Speaker
Description
Normal spinels AM$_2$O$_4$ crystallize in the cubic space group Fd-3m at room temperature. The magnetic ions M form a pyrochlore sublattice, consisting of a network of corner-sharing tetrahedra prone to magnetic frustration. Complex magnetic ground states arise in these spinel compounds from a strong competition between magnetic interactions beyond the third neighbor [1-5]. In this talk, we focus on GeCo$_2$O$_4$, which orders at TN = 23 K into a complex antiferromagnetic structure characterized by the propagation vector k = (½ ½ ½) [3-5]. The magnetic ordering is accompanied by a cubic to tetragonal structural transition [3,4], which partly releases the magnetic frustration through magneto-structural effects. Moreover, elastic constant studies using ultrasound velocity measurements reported acoustic anomalies (in particular, in the C44 elastic constant related to the transverse acoustic phonons) at the magnetic transition, possibly associated to the structural distortion, thus suggesting a coupling between the magnetic excitations and the acoustic phonons [6].
In this context, we have studied in detail the dynamics in GeCo2O4 and particularly focused on the coupling between spin and lattice degrees of freedom in the dynamical regime. We have performed inelastic neutron scattering on IN5 [10], which shows an interesting excitation spectrum around the Brillouin zone center, with acoustic phonons crossing gapped spin waves.
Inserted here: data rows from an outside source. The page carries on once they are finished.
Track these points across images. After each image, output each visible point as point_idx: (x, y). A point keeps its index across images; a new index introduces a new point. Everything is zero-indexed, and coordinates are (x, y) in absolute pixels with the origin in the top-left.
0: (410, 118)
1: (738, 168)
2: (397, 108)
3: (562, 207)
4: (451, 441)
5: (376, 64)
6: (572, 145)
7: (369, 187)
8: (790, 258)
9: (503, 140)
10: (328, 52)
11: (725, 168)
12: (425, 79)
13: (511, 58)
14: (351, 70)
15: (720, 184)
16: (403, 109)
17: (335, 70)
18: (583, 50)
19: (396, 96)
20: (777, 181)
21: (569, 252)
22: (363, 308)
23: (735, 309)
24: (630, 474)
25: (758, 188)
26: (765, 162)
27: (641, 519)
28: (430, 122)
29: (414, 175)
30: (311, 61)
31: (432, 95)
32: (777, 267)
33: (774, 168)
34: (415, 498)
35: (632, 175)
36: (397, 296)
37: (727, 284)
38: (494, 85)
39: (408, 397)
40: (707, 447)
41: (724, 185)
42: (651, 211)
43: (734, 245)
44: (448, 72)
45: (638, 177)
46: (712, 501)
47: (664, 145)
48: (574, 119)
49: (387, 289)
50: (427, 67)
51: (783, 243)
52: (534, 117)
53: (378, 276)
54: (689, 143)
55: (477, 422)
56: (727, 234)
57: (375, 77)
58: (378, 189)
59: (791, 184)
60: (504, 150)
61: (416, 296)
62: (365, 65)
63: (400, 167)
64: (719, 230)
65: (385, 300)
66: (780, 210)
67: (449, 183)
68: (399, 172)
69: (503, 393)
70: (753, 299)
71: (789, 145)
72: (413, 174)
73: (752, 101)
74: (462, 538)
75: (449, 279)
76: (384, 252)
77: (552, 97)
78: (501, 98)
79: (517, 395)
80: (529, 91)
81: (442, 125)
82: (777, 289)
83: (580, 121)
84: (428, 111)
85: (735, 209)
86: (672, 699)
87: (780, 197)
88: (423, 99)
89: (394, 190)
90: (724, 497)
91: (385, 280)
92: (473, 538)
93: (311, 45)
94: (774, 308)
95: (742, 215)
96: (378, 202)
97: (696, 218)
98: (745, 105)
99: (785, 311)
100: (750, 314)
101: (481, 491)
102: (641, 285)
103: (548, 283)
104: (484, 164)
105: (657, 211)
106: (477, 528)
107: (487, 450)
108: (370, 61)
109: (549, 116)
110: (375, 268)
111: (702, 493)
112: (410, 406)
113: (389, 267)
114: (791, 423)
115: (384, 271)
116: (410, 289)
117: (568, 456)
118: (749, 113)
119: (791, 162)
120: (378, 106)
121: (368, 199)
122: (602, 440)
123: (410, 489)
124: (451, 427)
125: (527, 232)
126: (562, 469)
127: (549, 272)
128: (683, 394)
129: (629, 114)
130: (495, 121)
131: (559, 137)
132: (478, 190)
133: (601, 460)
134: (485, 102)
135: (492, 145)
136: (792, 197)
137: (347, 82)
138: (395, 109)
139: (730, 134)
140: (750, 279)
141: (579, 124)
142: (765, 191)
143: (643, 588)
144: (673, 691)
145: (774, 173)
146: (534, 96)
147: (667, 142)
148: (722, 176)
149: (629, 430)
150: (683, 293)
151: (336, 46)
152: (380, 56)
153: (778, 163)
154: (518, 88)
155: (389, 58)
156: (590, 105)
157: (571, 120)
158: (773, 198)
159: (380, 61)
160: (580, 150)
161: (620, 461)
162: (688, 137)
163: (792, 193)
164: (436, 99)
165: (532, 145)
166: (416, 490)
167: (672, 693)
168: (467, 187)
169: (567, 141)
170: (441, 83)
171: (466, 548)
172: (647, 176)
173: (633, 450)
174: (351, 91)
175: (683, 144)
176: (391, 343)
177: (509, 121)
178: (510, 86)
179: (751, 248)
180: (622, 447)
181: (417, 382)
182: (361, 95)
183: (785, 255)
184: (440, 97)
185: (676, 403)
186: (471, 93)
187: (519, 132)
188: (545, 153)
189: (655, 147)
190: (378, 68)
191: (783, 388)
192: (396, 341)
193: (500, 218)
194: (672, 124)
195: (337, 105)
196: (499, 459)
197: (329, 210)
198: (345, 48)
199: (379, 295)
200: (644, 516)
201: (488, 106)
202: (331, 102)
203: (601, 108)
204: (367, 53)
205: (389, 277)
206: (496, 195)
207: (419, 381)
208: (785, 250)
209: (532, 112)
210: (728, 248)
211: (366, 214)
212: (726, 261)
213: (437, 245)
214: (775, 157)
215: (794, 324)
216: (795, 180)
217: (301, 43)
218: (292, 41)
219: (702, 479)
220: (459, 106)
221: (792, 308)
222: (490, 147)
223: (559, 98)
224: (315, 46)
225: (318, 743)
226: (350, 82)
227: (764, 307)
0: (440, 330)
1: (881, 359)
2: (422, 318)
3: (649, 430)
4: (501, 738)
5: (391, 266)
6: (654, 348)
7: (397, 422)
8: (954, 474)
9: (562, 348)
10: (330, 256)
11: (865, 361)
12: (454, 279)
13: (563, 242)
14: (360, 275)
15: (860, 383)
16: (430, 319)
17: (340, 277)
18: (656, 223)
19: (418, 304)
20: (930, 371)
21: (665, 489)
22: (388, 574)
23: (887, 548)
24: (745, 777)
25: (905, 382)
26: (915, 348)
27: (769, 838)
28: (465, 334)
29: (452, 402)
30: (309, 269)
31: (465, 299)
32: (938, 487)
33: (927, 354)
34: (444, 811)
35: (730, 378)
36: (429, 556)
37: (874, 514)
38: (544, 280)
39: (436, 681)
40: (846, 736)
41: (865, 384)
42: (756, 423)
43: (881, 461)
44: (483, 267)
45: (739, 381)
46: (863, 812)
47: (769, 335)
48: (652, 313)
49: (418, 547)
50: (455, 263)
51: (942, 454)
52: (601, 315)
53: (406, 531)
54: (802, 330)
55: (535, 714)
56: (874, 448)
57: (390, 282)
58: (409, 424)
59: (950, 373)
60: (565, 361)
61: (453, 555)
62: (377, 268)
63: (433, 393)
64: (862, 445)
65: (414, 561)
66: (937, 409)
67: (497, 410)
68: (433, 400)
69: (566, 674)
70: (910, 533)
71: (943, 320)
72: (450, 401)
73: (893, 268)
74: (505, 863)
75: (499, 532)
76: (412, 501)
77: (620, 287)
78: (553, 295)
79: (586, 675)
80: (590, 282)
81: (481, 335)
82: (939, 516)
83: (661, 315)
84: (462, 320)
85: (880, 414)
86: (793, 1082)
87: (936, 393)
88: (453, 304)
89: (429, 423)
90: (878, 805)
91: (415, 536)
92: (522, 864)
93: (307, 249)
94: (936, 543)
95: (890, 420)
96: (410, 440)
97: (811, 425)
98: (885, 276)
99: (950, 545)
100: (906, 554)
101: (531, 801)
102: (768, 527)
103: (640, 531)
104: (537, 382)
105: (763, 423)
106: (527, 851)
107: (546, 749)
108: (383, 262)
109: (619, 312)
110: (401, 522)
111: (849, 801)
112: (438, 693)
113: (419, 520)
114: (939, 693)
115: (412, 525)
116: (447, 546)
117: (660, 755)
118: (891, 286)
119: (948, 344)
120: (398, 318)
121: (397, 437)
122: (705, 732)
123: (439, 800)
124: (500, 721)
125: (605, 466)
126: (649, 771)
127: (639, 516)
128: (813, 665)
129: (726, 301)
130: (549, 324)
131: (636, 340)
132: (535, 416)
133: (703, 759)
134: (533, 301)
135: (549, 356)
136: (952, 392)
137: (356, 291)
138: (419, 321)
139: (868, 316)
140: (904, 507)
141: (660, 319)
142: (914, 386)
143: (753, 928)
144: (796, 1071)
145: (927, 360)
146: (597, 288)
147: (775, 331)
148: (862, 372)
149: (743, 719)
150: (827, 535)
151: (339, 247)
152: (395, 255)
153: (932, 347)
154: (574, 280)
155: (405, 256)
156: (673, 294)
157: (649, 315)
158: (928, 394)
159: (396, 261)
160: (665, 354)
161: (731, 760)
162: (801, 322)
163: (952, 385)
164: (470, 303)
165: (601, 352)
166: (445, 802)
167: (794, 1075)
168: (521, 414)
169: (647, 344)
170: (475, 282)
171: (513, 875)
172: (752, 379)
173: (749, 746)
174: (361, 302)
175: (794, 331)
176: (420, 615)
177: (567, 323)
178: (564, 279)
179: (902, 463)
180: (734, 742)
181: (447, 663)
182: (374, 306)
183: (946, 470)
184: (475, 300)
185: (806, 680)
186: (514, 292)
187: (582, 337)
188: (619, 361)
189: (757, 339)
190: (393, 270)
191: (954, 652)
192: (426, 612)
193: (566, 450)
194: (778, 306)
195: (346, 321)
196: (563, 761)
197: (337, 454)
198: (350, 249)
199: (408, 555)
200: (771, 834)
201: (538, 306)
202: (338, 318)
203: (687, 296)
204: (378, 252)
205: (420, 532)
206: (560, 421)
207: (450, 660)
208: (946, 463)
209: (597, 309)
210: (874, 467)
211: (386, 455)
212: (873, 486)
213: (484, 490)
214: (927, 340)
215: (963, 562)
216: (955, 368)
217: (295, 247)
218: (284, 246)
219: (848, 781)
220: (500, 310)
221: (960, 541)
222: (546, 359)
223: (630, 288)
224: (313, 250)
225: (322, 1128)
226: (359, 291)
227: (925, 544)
Such crossing may hide the presence of hybrid excitations as previously evidenced in the hexagonal multiferroic YMnO3 [7-9]. We have tested this hypothesis and used longitudinal polarization analysis on THALES and IN20 in order to separate the nuclear and magnetic contributions to the inelastic neutron scattering cross section in GeCo2O4. The presence of a novel mode was evidenced in the nuclear scattering. It follows the dispersion of a magnon and disappears above TN, suggesting a spin-lattice hybrid excitation. However, the intrinsic nature of this mode remains unclear and will be discussed in this talk.